** Given information follows **
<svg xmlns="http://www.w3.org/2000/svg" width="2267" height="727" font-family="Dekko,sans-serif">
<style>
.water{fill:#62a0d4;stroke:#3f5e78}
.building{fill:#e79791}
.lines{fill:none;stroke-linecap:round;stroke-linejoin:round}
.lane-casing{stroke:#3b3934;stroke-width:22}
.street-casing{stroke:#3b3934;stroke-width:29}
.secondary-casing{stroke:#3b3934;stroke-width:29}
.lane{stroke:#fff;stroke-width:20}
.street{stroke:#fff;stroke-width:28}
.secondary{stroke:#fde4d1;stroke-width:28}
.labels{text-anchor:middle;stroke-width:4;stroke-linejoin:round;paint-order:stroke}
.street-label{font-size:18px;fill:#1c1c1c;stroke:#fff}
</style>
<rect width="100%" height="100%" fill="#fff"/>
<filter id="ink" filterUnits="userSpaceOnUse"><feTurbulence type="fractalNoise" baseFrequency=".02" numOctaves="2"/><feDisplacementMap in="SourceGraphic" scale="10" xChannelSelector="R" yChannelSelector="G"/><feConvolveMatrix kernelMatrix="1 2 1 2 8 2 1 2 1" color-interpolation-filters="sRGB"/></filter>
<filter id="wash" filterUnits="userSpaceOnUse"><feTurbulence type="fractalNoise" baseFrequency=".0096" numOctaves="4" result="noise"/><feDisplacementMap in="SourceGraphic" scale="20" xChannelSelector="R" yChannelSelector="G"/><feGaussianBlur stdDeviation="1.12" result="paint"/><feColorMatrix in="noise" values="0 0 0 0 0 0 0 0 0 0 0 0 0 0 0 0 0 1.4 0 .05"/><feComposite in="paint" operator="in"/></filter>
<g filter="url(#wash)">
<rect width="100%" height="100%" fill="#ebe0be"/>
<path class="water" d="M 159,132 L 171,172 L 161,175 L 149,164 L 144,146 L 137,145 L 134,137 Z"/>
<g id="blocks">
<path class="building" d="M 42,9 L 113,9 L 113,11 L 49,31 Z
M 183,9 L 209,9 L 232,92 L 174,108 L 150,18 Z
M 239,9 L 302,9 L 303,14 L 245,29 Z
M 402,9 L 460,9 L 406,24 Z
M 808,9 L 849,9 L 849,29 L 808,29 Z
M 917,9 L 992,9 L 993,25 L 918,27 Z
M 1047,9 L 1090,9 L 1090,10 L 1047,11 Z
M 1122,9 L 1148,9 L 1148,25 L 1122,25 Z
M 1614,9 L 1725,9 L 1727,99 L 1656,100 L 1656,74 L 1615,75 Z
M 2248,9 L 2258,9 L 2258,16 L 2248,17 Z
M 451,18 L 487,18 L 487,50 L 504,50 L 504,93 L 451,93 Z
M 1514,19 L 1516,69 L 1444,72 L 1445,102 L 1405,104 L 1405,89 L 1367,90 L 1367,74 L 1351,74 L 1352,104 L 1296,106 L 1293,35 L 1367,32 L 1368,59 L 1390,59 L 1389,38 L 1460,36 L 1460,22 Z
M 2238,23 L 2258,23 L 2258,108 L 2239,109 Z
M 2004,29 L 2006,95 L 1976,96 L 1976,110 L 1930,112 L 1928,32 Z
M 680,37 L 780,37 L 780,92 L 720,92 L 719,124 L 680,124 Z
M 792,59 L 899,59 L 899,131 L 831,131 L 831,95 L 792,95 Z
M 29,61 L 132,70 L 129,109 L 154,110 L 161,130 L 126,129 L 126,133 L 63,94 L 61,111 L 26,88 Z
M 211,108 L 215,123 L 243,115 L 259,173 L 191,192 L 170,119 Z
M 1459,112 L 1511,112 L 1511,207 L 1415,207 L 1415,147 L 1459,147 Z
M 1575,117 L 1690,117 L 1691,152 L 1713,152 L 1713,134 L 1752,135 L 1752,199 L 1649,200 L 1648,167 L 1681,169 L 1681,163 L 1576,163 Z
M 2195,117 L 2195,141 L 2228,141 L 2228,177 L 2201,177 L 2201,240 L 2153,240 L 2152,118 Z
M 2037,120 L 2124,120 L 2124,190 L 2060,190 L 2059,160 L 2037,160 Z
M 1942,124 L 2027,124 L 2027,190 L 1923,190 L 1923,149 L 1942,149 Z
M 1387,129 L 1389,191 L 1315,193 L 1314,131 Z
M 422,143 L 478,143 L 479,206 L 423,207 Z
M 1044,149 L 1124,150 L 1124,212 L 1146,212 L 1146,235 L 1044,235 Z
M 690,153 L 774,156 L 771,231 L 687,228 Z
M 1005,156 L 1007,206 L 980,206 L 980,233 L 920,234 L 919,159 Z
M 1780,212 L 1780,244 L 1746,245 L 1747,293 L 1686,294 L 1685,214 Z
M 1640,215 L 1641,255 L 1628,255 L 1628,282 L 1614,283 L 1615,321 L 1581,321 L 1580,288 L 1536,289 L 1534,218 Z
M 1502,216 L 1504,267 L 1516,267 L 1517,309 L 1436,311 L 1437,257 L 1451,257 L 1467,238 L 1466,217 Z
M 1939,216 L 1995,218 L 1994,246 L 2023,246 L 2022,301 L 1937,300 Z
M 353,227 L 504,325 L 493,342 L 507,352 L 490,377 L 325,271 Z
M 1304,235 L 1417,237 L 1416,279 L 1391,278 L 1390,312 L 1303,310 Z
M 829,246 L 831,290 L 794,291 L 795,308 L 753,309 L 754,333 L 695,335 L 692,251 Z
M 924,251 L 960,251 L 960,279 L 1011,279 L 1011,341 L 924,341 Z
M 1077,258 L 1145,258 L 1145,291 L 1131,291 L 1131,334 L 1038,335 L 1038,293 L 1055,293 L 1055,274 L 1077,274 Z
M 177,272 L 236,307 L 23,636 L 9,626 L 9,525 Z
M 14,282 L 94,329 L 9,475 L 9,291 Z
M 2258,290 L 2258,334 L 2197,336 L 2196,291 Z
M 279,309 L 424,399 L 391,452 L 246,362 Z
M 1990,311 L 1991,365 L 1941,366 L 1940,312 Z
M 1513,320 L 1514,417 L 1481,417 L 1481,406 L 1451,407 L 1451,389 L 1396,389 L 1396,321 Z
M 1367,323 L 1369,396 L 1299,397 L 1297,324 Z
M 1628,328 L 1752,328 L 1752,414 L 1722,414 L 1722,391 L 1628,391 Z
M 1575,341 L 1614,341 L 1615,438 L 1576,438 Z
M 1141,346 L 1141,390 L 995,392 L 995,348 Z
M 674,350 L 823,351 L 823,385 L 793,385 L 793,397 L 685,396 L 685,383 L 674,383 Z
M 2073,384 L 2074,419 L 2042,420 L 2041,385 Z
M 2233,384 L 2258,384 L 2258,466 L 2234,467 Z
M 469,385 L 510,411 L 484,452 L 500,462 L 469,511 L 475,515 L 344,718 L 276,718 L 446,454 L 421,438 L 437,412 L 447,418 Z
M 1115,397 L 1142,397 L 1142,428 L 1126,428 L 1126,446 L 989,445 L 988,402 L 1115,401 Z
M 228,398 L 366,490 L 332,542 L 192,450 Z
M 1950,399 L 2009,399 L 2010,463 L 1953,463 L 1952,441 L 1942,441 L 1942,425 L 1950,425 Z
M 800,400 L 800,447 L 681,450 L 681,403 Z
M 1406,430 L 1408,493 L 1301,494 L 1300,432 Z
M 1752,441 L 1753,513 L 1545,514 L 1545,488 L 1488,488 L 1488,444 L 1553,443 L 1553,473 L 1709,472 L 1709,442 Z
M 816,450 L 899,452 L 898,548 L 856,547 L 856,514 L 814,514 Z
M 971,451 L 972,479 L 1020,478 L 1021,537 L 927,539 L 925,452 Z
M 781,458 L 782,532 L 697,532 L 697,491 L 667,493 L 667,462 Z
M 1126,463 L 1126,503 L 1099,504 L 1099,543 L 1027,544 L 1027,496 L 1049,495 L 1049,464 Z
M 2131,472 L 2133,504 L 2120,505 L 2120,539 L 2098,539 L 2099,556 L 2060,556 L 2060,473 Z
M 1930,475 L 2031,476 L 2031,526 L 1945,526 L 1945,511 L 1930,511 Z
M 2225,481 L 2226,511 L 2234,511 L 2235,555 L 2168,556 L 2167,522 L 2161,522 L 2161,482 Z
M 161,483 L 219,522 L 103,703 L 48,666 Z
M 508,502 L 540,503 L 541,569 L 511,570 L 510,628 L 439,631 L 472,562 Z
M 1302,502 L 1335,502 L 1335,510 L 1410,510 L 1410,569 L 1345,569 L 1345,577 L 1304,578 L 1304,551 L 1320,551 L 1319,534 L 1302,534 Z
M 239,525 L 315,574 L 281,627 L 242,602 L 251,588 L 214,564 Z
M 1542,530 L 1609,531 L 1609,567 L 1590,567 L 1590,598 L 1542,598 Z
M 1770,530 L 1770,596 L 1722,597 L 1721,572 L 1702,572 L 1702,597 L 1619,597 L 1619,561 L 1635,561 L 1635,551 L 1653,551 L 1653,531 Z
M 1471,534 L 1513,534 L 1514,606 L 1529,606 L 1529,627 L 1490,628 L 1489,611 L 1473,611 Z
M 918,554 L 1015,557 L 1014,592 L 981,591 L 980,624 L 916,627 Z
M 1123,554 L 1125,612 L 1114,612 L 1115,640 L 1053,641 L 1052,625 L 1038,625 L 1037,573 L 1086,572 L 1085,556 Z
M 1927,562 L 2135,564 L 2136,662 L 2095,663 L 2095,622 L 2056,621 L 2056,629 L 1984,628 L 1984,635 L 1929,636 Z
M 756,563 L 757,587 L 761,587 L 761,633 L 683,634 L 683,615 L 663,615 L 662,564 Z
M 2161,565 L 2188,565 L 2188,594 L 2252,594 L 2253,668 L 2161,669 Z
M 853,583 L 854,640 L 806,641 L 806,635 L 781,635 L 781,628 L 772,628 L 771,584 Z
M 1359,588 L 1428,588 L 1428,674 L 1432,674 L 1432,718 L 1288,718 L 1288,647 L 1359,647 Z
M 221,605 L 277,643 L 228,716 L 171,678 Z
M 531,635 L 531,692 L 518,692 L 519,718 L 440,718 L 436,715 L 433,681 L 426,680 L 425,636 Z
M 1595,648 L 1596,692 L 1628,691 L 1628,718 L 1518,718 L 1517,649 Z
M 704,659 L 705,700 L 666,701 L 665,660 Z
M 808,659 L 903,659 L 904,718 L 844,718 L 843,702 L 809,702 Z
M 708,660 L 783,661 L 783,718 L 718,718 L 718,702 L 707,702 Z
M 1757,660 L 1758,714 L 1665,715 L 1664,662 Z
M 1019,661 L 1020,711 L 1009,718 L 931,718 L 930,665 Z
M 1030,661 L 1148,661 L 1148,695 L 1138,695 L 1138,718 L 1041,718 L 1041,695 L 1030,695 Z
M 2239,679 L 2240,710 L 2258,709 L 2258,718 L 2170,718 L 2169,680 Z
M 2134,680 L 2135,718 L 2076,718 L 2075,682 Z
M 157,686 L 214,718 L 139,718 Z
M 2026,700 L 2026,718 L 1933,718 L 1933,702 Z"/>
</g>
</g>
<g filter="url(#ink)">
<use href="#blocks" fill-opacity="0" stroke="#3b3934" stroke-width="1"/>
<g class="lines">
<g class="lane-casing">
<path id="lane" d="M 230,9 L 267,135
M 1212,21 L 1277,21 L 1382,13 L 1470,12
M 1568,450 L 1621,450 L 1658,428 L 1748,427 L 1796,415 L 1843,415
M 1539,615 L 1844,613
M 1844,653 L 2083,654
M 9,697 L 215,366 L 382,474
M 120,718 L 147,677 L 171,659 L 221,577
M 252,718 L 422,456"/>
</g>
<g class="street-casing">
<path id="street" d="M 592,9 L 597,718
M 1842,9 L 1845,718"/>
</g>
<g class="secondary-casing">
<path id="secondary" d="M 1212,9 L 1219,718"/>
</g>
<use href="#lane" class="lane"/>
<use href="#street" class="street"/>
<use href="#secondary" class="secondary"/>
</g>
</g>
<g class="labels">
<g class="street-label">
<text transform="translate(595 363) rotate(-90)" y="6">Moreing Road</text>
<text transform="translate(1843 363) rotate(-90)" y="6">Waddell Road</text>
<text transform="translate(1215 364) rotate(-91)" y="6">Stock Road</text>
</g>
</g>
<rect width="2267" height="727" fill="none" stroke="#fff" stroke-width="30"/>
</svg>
** End of Given information **
Exercise description>
An exact copy of the lines from the one containing "M 1844,653 L 2083,654" through the end of the data above is the whole answer.

Exercise solution>
M 1844,653 L 2083,654
M 9,697 L 215,366 L 382,474
M 120,718 L 147,677 L 171,659 L 221,577
M 252,718 L 422,456"/>
</g>
<g class="street-casing">
<path id="street" d="M 592,9 L 597,718
M 1842,9 L 1845,718"/>
</g>
<g class="secondary-casing">
<path id="secondary" d="M 1212,9 L 1219,718"/>
</g>
<use href="#lane" class="lane"/>
<use href="#street" class="street"/>
<use href="#secondary" class="secondary"/>
</g>
</g>
<g class="labels">
<g class="street-label">
<text transform="translate(595 363) rotate(-90)" y="6">Moreing Road</text>
<text transform="translate(1843 363) rotate(-90)" y="6">Waddell Road</text>
<text transform="translate(1215 364) rotate(-91)" y="6">Stock Road</text>
</g>
</g>
<rect width="2267" height="727" fill="none" stroke="#fff" stroke-width="30"/>
</svg>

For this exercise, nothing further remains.